Write out the following records exactly, each one in full.

Collected data:
◇ ◇ ◇ ◇ ◇

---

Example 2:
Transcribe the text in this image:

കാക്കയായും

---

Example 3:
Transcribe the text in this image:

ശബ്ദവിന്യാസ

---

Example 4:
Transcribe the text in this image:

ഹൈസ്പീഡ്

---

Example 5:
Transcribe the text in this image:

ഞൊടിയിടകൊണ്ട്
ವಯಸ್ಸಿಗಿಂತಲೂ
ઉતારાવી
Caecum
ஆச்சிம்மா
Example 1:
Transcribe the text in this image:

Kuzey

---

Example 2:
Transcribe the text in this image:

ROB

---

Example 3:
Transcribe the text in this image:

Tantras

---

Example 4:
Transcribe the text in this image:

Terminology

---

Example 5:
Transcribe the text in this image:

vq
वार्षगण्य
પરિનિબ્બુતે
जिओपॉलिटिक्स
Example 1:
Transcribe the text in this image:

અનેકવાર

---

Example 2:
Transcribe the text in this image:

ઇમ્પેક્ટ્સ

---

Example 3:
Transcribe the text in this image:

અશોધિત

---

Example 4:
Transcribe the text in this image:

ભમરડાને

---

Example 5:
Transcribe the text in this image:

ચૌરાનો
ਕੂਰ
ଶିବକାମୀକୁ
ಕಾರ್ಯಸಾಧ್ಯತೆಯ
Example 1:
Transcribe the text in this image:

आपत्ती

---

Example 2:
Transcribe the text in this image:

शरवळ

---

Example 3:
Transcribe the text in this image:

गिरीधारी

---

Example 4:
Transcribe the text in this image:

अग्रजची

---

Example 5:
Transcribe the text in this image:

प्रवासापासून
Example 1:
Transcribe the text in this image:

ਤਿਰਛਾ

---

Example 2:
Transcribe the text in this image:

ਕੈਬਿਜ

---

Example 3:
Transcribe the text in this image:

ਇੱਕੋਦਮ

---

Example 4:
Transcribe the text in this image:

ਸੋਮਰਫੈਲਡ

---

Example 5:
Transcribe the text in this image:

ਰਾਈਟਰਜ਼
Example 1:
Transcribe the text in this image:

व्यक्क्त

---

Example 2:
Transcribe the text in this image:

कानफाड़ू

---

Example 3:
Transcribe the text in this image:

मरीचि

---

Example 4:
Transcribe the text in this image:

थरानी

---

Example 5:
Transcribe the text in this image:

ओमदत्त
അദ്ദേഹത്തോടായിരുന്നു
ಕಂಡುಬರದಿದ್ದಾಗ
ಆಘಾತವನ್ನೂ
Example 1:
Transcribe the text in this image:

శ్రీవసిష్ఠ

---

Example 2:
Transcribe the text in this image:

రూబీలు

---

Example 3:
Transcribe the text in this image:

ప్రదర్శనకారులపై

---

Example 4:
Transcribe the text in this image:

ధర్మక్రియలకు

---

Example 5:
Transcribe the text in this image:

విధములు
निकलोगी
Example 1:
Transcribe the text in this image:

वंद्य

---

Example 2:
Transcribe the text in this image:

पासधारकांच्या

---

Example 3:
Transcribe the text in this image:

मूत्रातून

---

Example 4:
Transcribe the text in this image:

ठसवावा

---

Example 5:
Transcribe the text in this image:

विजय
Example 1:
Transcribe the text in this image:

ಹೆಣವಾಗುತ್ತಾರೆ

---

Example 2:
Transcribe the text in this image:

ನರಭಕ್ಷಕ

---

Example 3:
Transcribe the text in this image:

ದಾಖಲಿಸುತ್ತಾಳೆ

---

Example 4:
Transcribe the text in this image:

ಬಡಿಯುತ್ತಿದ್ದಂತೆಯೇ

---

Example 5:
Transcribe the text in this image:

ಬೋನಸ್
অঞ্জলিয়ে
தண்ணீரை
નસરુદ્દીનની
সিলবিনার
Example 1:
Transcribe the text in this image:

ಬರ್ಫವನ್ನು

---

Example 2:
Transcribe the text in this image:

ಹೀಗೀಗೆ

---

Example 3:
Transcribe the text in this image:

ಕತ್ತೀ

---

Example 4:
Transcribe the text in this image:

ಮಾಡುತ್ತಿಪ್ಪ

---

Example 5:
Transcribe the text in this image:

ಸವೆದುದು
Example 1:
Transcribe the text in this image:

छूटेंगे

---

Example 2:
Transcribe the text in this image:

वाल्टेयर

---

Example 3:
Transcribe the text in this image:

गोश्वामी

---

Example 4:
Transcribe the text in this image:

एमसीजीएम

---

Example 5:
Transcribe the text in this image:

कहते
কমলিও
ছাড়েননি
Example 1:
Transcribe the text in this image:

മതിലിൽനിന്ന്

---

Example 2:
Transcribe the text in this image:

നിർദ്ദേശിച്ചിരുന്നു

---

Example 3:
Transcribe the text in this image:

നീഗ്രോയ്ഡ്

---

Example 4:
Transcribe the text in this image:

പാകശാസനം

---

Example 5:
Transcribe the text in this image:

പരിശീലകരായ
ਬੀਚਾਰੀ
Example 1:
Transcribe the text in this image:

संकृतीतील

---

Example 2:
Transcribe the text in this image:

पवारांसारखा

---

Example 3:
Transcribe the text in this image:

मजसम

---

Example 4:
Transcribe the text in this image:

◇ ◇ ◇ ◇ ◇

YOUR SOLUTION =
---

Example 2:
Transcribe the text in this image:

കാക്കയായും

---

Example 3:
Transcribe the text in this image:

ശബ്ദവിന്യാസ

---

Example 4:
Transcribe the text in this image:

ഹൈസ്പീഡ്

---

Example 5:
Transcribe the text in this image:

ഞൊടിയിടകൊണ്ട്
ವಯಸ್ಸಿಗಿಂತಲೂ
ઉતારાવી
Caecum
ஆச்சிம்மா
Example 1:
Transcribe the text in this image:

Kuzey

---

Example 2:
Transcribe the text in this image:

ROB

---

Example 3:
Transcribe the text in this image:

Tantras

---

Example 4:
Transcribe the text in this image:

Terminology

---

Example 5:
Transcribe the text in this image:

vq
वार्षगण्य
પરિનિબ્બુતે
जिओपॉलिटिक्स
Example 1:
Transcribe the text in this image:

અનેકવાર

---

Example 2:
Transcribe the text in this image:

ઇમ્પેક્ટ્સ

---

Example 3:
Transcribe the text in this image:

અશોધિત

---

Example 4:
Transcribe the text in this image:

ભમરડાને

---

Example 5:
Transcribe the text in this image:

ચૌરાનો
ਕੂਰ
ଶିବକାମୀକୁ
ಕಾರ್ಯಸಾಧ್ಯತೆಯ
Example 1:
Transcribe the text in this image:

आपत्ती

---

Example 2:
Transcribe the text in this image:

शरवळ

---

Example 3:
Transcribe the text in this image:

गिरीधारी

---

Example 4:
Transcribe the text in this image:

अग्रजची

---

Example 5:
Transcribe the text in this image:

प्रवासापासून
Example 1:
Transcribe the text in this image:

ਤਿਰਛਾ

---

Example 2:
Transcribe the text in this image:

ਕੈਬਿਜ

---

Example 3:
Transcribe the text in this image:

ਇੱਕੋਦਮ

---

Example 4:
Transcribe the text in this image:

ਸੋਮਰਫੈਲਡ

---

Example 5:
Transcribe the text in this image:

ਰਾਈਟਰਜ਼
Example 1:
Transcribe the text in this image:

व्यक्क्त

---

Example 2:
Transcribe the text in this image:

कानफाड़ू

---

Example 3:
Transcribe the text in this image:

मरीचि

---

Example 4:
Transcribe the text in this image:

थरानी

---

Example 5:
Transcribe the text in this image:

ओमदत्त
അദ്ദേഹത്തോടായിരുന്നു
ಕಂಡುಬರದಿದ್ದಾಗ
ಆಘಾತವನ್ನೂ
Example 1:
Transcribe the text in this image:

శ్రీవసిష్ఠ

---

Example 2:
Transcribe the text in this image:

రూబీలు

---

Example 3:
Transcribe the text in this image:

ప్రదర్శనకారులపై

---

Example 4:
Transcribe the text in this image:

ధర్మక్రియలకు

---

Example 5:
Transcribe the text in this image:

విధములు
निकलोगी
Example 1:
Transcribe the text in this image:

वंद्य

---

Example 2:
Transcribe the text in this image:

पासधारकांच्या

---

Example 3:
Transcribe the text in this image:

मूत्रातून

---

Example 4:
Transcribe the text in this image:

ठसवावा

---

Example 5:
Transcribe the text in this image:

विजय
Example 1:
Transcribe the text in this image:

ಹೆಣವಾಗುತ್ತಾರೆ

---

Example 2:
Transcribe the text in this image:

ನರಭಕ್ಷಕ

---

Example 3:
Transcribe the text in this image:

ದಾಖಲಿಸುತ್ತಾಳೆ

---

Example 4:
Transcribe the text in this image:

ಬಡಿಯುತ್ತಿದ್ದಂತೆಯೇ

---

Example 5:
Transcribe the text in this image:

ಬೋನಸ್
অঞ্জলিয়ে
தண்ணீரை
નસરુદ્દીનની
সিলবিনার
Example 1:
Transcribe the text in this image:

ಬರ್ಫವನ್ನು

---

Example 2:
Transcribe the text in this image:

ಹೀಗೀಗೆ

---

Example 3:
Transcribe the text in this image:

ಕತ್ತೀ

---

Example 4:
Transcribe the text in this image:

ಮಾಡುತ್ತಿಪ್ಪ

---

Example 5:
Transcribe the text in this image:

ಸವೆದುದು
Example 1:
Transcribe the text in this image:

छूटेंगे

---

Example 2:
Transcribe the text in this image:

वाल्टेयर

---

Example 3:
Transcribe the text in this image:

गोश्वामी

---

Example 4:
Transcribe the text in this image:

एमसीजीएम

---

Example 5:
Transcribe the text in this image:

कहते
কমলিও
ছাড়েননি
Example 1:
Transcribe the text in this image:

മതിലിൽനിന്ന്

---

Example 2:
Transcribe the text in this image:

നിർദ്ദേശിച്ചിരുന്നു

---

Example 3:
Transcribe the text in this image:

നീഗ്രോയ്ഡ്

---

Example 4:
Transcribe the text in this image:

പാകശാസനം

---

Example 5:
Transcribe the text in this image:

പരിശീലകരായ
ਬੀਚਾਰੀ
Example 1:
Transcribe the text in this image:

संकृतीतील

---

Example 2:
Transcribe the text in this image:

पवारांसारखा

---

Example 3:
Transcribe the text in this image:

मजसम

---

Example 4:
Transcribe the text in this image:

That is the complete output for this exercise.